Дома Лиза еще не спала. Отец говорил что-то сурово, что она опоздала, что самовар не убран, – Серафима не ответила, она слушала и не совсем хорошо слышала, думала о том, что из темноты свет лампы режет ей глаза и больно смотреть. Молча, проворно и привычно делала она все, что надо, убрала со стола, раздела Лизу, осторожно накапала ей капель, которые принесла. Лиза любила лекарства и охотно выпила капли. В постели начала было буянить, но вдруг затихла и заснула. Серафима поцеловала руку у отца, ушла к себе и притворила дверь. Хотела было раздеваться, да не стала, а присела на скамеечку у широкой постели и так сидела, не двигаясь. Лампадка горела у киота, в головах постели, тени шевелились на подушках и на Лизином лице. Лиза спала, и лицо у нее было опять спокойное, прекрасное и невинное.
У Серафимы до сих пор не было ни одной ясной мысли, волна радости точно закрыла ее всю; но теперь, в тишине, ей стало спокойнее. Она совсем просто подумала, простыми словами то, что никогда раньше не думала:
«Вот, замуж за него пойду».
И эта мысль не казалась ей ни непривычной, ни стыдной, ни страшной. Другие какие-нибудь слова не приходили ей в голову, да и почему другие? В этих для нее понятно уложилась вся радость:
«Вот замуж за него пойду».
Как это будет, как устроится, она не думала. Просто – «замуж пойду» вместо: «люблю».

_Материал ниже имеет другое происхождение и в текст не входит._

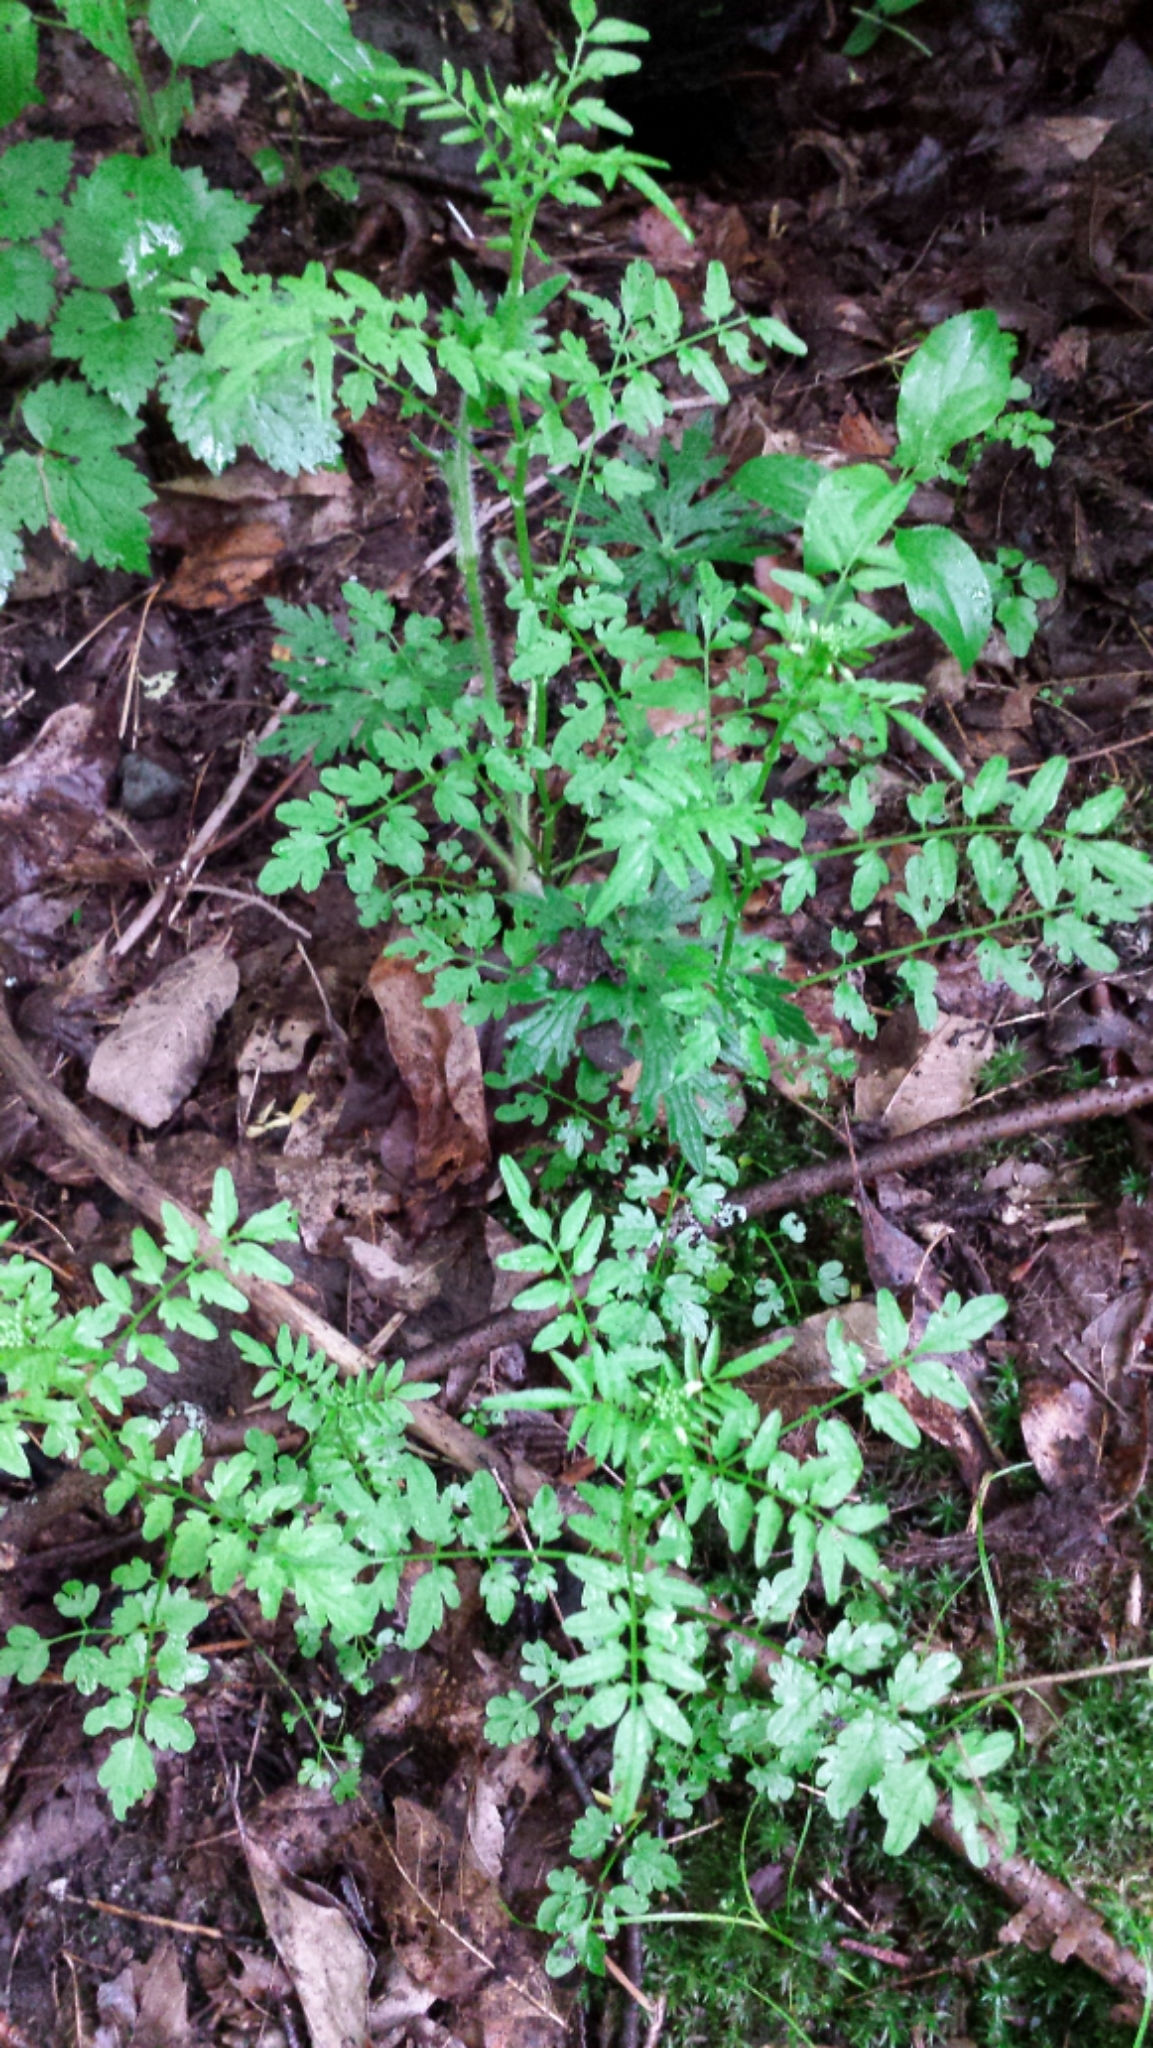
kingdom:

Потом ей захотелось помолиться. Она встала на колени у постели и подняла глаза на киот. Там, посередине, за лампадным светом, стоял образ Спаса, большой – благословение матери. В золотой ризе с каменьями, весь яркий, розоволикий, ясноокий, с благостными, молодыми, синими глазами. Слева, углом, был другой образ Спасителя, но древний; от серебряной ризы лик его казался еще чернее; Серафима видела только темное пятно – да белые точки глаз. Но она и смотрела на него редко, потому что он был сбоку, она всегда молилась тому, материнскому.